**Exercise text**
● ● ● ●

Is one of your goals this year to eat more vegetables? You’re not alone.
I love vegetables, but I would be lying if I said I reach the recommended serving size every single day. Yes, I do reach that number most days, but not always.
So today, I wanted to share some tips on how to sneak in some vegetables to your diet. Because let’s be real, most of us could eat a bit more vegetables.
How many servings should you really be eating each day? The recommendation is a minimum of 5 portions. To be clear, this doesn’t mean 5 big salads or 5 large piles of vegetables on your plate. One serving is actually relatively small. How small exactly? Half a cup for cooked or raw vegetables or 1 cup for leafy greens.
This may seem like a lot for some and little for others.

● ● ● ●

**Tasks**
(A) Write the records, starting at their first line and ending at the line that contains "probíhá ve firmě/firmách, exkurze ve", as a JSON list of strings with one string per line and blank lines left out.
(B) Continue the text about eating more vegetables from where it stops.

● ● ● ●

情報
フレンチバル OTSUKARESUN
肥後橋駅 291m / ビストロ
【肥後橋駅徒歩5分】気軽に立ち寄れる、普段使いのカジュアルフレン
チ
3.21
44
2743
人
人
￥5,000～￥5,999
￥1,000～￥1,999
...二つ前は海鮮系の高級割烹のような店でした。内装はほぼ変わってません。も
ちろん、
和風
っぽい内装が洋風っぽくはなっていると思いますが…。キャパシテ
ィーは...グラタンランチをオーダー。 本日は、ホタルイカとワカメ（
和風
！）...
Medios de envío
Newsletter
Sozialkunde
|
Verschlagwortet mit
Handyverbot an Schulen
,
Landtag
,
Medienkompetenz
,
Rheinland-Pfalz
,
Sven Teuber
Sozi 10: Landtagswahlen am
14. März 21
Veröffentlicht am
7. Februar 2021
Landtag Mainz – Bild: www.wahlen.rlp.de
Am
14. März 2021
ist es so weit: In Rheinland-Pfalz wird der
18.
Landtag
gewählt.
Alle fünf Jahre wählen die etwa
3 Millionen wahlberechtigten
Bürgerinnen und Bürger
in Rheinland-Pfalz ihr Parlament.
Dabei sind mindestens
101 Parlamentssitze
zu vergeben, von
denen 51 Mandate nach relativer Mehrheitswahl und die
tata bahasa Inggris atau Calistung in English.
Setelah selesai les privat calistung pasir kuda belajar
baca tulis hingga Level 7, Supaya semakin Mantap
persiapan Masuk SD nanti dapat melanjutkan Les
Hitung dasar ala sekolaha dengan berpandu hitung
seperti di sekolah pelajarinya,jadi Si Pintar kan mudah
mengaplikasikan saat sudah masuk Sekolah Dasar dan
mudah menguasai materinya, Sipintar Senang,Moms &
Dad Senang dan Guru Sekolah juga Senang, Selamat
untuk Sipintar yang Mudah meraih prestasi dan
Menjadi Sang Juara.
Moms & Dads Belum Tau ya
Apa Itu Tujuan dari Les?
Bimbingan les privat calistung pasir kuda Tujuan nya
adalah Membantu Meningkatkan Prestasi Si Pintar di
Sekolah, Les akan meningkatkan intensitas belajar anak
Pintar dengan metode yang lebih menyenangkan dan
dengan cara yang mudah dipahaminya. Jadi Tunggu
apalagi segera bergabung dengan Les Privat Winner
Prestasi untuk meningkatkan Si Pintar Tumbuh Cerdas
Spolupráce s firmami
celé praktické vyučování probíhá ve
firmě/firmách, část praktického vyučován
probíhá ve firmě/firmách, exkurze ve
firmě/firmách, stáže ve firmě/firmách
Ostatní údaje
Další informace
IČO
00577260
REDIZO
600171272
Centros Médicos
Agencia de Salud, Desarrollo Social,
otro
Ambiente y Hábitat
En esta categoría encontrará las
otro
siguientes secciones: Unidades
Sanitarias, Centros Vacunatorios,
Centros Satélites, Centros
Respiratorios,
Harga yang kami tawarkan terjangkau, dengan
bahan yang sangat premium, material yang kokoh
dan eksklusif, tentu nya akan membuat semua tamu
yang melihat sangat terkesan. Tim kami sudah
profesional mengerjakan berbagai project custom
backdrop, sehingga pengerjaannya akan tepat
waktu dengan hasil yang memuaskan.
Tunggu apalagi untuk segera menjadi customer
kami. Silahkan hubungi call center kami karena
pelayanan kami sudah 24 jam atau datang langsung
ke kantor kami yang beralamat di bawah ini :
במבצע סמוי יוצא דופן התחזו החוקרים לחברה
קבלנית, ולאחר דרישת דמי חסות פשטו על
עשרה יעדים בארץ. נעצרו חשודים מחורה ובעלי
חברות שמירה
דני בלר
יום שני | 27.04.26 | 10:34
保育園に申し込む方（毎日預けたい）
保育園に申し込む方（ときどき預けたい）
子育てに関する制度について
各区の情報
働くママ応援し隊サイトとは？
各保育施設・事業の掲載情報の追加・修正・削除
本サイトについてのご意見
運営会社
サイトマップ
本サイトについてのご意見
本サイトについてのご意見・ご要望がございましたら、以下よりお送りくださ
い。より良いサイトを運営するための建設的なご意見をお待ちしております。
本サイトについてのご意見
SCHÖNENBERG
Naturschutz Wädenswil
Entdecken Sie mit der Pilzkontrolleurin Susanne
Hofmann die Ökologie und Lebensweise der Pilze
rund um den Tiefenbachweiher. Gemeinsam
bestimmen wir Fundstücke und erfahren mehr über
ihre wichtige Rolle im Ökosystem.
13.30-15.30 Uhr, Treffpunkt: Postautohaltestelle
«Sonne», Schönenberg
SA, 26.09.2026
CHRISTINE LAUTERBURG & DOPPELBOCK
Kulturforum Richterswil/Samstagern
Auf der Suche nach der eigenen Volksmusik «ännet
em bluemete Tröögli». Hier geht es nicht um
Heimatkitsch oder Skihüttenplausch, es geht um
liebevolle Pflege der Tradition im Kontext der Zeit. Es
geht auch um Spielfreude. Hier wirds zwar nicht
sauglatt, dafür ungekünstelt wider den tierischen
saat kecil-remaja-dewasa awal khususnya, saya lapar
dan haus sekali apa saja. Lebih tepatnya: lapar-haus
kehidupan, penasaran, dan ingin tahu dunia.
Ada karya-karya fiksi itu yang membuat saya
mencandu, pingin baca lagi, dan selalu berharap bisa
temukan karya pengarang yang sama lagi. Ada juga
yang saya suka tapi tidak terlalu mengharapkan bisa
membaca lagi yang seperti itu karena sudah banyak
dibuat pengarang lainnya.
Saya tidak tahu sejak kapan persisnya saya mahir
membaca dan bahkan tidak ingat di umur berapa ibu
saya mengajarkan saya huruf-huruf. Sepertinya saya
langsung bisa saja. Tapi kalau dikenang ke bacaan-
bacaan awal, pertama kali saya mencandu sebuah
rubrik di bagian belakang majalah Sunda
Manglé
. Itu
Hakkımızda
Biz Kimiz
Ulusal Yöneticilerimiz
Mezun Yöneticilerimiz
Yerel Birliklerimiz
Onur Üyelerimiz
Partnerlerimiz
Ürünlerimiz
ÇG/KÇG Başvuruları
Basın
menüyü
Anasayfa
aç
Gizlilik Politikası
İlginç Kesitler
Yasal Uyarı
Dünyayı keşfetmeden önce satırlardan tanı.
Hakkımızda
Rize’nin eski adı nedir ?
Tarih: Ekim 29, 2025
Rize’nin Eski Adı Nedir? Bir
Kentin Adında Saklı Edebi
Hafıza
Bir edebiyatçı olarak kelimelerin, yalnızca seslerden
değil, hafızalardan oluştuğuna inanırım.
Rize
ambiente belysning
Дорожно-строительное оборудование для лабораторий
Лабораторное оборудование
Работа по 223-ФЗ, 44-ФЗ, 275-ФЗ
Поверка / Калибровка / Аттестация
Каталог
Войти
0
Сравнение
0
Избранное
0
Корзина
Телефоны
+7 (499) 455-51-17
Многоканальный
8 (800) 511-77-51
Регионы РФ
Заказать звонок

● ● ● ●

**Answer list**
(A)
[
  "情報",
  "フレンチバル OTSUKARESUN",
  "肥後橋駅 291m / ビストロ",
  "【肥後橋駅徒歩5分】気軽に立ち寄れる、普段使いのカジュアルフレン",
  "チ",
  "3.21",
  "44",
  "2743",
  "人",
  "人",
  "￥5,000～￥5,999",
  "￥1,000～￥1,999",
  "...二つ前は海鮮系の高級割烹のような店でした。内装はほぼ変わってません。も",
  "ちろん、",
  "和風",
  "っぽい内装が洋風っぽくはなっていると思いますが…。キャパシテ",
  "ィーは...グラタンランチをオーダー。 本日は、ホタルイカとワカメ（",
  "和風",
  "！）...",
  "Medios de envío",
  "Newsletter",
  "Sozialkunde",
  "|",
  "Verschlagwortet mit",
  "Handyverbot an Schulen",
  ",",
  "Landtag",
  ",",
  "Medienkompetenz",
  ",",
  "Rheinland-Pfalz",
  ",",
  "Sven Teuber",
  "Sozi 10: Landtagswahlen am",
  "14. März 21",
  "Veröffentlicht am",
  "7. Februar 2021",
  "Landtag Mainz – Bild: www.wahlen.rlp.de",
  "Am",
  "14. März 2021",
  "ist es so weit: In Rheinland-Pfalz wird der",
  "18.",
  "Landtag",
  "gewählt.",
  "Alle fünf Jahre wählen die etwa",
  "3 Millionen wahlberechtigten",
  "Bürgerinnen und Bürger",
  "in Rheinland-Pfalz ihr Parlament.",
  "Dabei sind mindestens",
  "101 Parlamentssitze",
  "zu vergeben, von",
  "denen 51 Mandate nach relativer Mehrheitswahl und die",
  "tata bahasa Inggris atau Calistung in English.",
  "Setelah selesai les privat calistung pasir kuda belajar",
  "baca tulis hingga Level 7, Supaya semakin Mantap",
  "persiapan Masuk SD nanti dapat melanjutkan Les",
  "Hitung dasar ala sekolaha dengan berpandu hitung",
  "seperti di sekolah pelajarinya,jadi Si Pintar kan mudah",
  "mengaplikasikan saat sudah masuk Sekolah Dasar dan",
  "mudah menguasai materinya, Sipintar Senang,Moms &",
  "Dad Senang dan Guru Sekolah juga Senang, Selamat",
  "untuk Sipintar yang Mudah meraih prestasi dan",
  "Menjadi Sang Juara.",
  "Moms & Dads Belum Tau ya",
  "Apa Itu Tujuan dari Les?",
  "Bimbingan les privat calistung pasir kuda Tujuan nya",
  "adalah Membantu Meningkatkan Prestasi Si Pintar di",
  "Sekolah, Les akan meningkatkan intensitas belajar anak",
  "Pintar dengan metode yang lebih menyenangkan dan",
  "dengan cara yang mudah dipahaminya. Jadi Tunggu",
  "apalagi segera bergabung dengan Les Privat Winner",
  "Prestasi untuk meningkatkan Si Pintar Tumbuh Cerdas",
  "Spolupráce s firmami",
  "celé praktické vyučování probíhá ve",
  "firmě/firmách, část praktického vyučován",
  "probíhá ve firmě/firmách, exkurze ve"
]

(B)
An easy way to reach this goal is to have half of your plate as vegetables each meal. This is what we call the plate method (half vegetables and a quarter each of grains/starches and meats/alternatives). But there are other more creative ways to eat more vegetables.
Whether you eat a healthy diet and you just want to up your game, or whether you’re looking to improve your diet this year, I hope some of these tips will help!
1. Smoothies. Every smoothie should include vegetables. It’s just so easy and it tastes just the same! Add greens, carrots, cauliflower, cucumbers, etc. My personal favorite is spinach as it’s the most undetectable.
2. Pasta sauce. Add more vegetables to your pasta dishes by sneaking in some mushrooms, peppers, celery, carrots, leafy greens and more. Pasta sauce doesn’t have to be made from tomatoes only. You can puree the sauce to hide them or leave it chunky. Either way, extra vegetables can add flavor and nutrition! If you’re using pre-made tomato sauce, stir in some spinach during cooking!
3. Casseroles. You can try adding vegetables to your favorite casserole.
4. Eggs. Instead of a simple cheese omelet or scrambled eggs, try adding some spinach, peppers, mushroom or other vegetables! You can use spinach and pre-sliced mushrooms for minimum prep.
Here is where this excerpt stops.